Aziz Babuşcu: Darbeler Dönemi Erdoğan’ın Asil Duruşu İle Kapatıldı

AK Parti İstanbul 2.Bölge Milletvekili Adayı Aziz Babuşcu, Merter Sanayici ve İşadamları Derneği’nde iş adamları ile bir araya geldi. İşadamları ile görüş alış verişinde bulunan Babuşcu, gündeme ilişkin önemli açıklamalarda da bulundu.

Cumhurbaşkanı Seçimiyle Yeni Bir Dönem Başladı

Toplantıda iş adamlarına bir konuşma yapan Aziz Babuşcu, muhalefet ve muhalefete destek veren güçlerin geçmişten bu yana AK Parti’yi engelleme konusunda bir cephe oluşturduğunu belirterek, “Mesela AK Parti mecliste Cumhurbaşkanını seçebilecek bir aritmetiğe sahip olmasına rağmen seçtirmediler.
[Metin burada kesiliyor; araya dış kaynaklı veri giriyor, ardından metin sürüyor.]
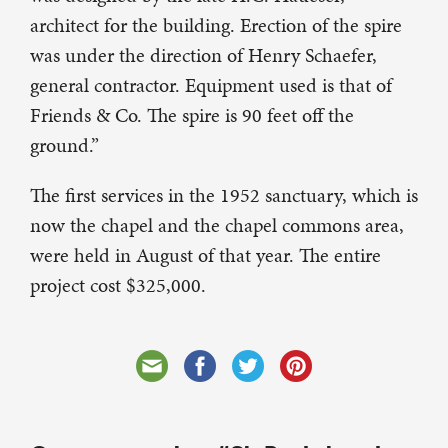
architect for the building. Erection of the spire
was under the direction of Henry Schaefer,
general contractor. Equipment used is that of
Friends & Co. The spire is 90 feet off the
ground.”
The first services in the 1952 sanctuary, which is
now the chapel and the chapel commons area,
were held in August of that year. The entire
project cost $325,000.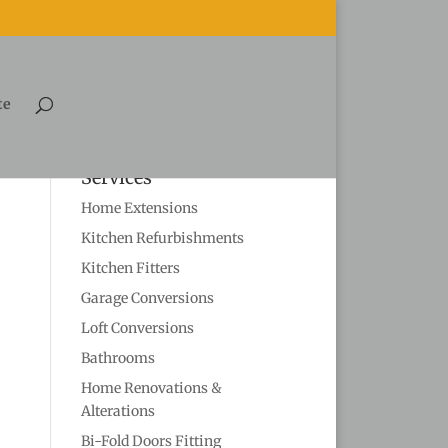
te
Services
Home Extensions
Kitchen Refurbishments
Kitchen Fitters
Garage Conversions
Loft Conversions
Bathrooms
Home Renovations &
Alterations
Bi-Fold Doors Fitting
O dönemin popüler bir hukukçusunun 367 garabeti ile karşı karşıya kaldık ve Cumhurbaşkanını seçmemiz engellendi. Ama biz yine millete gittik. Anayasa değişikliğini yaptık. Bu anayasa değişikliği ile ilk defa millet doğrudan kendi oylarıyla ve aslında Türkiye’de yeni bir siyasi dönemi başlatarak Cumhurbaşkanını seçti.” dedi.
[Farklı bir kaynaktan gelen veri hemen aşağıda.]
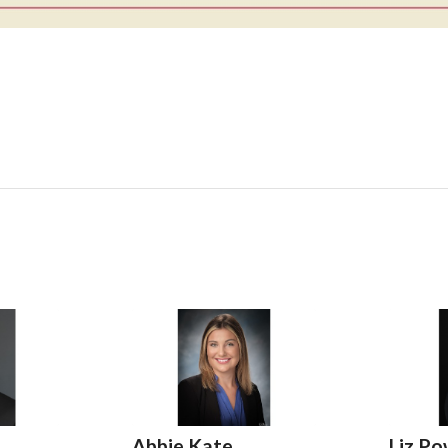
,
Abbie Kate
Liz Po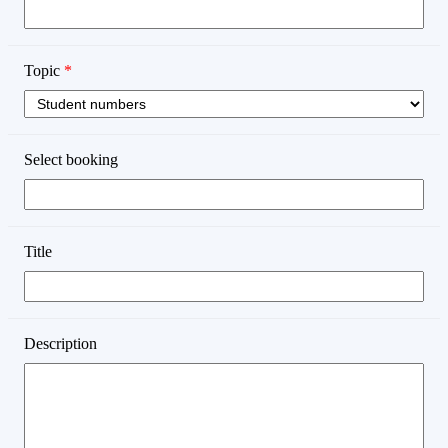
Topic
*
Select booking
Title
Description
Darbeler Dönemi Erdoğan’ın Asil Duruşu İle Kapatıldı

Türkiye’de darbeler döneminin Recep Tayip Erdoğan’ın dik duruşu ile sonlandırıldığını da ifade eden Babuşcu,“27 Nisan e-muhtırası, geçmiş iktidarların muhatap olduğunda sadece esas duruş gösterip şapkasını alıp gideceği bir hadiseydi. Ama ilk defa esas duruş değil, millete olan inancıyla asil bir duruş gösterip o muhtırayı ret eden Recep Tayip Erdoğan’ın duruşuyla bu ülkede darbeler dönemi kapatıldı. Buna rağmen bize karşı darbe arayışlarından vazgeçmediler. Fırsat bulabilselerdi çoktan darbe yaparlardı. Zaten 17-25 Aralık böyle bir darbe girişimidir. Yargı ve emniyet ayağında yapılanan bir paralel örgütün, yine iş birlikçi bir takım merkezlerle harekete geçtiği bir darbe girişimiydi.” şeklinde konuştu.

Samimiyetsizliğe Rağmen Çözüm Süreci Devam Edecek

Bütün olumsuzluklara rağmen çözüm sürecini sonuçlandırmak istediklerini belirten Babuşcu, sözlerine şöyle devam etti: “HDP, Kandil ya da adadaki. Kimin çözüm sürecinde samimi olduğunun bilinmediği bir seyir içerisinde, biz çözüm sürecini taşımaya çalışıyoruz. Çözüm sürecinin tamamlanmamış olması, bizim büyük Türkiye hayalimizin önünde ciddi bir engel olarak duruyor. Hem insan kaynağımızı tüketen, hem ekonomik imkanlarımızı harcayan bir bela olarak görüyoruz. Bu millet, Osmanlı’nın tasfiye sürecinde son darbeyi vurmak için Boğaz’a gelip dayanan o batılı güç merkezlerine karşı kardeşlikle siper oldu. Bizim yapmak istediğimiz o kardeşliği yeniden ortaya çıkarmak ve Büyük Türkiye hayalinin önündeki en büyük engellerden biri olan bu beladan kurtulmaktır. Biz bu süreci bunlara rağmen yürütüyoruz. Çözüme kavuşma konusunda da bir bedel ödemeye hazırız. Cumhurbaşkanımız da bu sürecin mimarı olarak o bedeli ödemeye hazır olduğunu defalarca tekrarladı. Yeter ki bu milletin delikanlılarının toprağa devrildiği, annelerin gözyaşı döktüğü süreci noktalayalım.”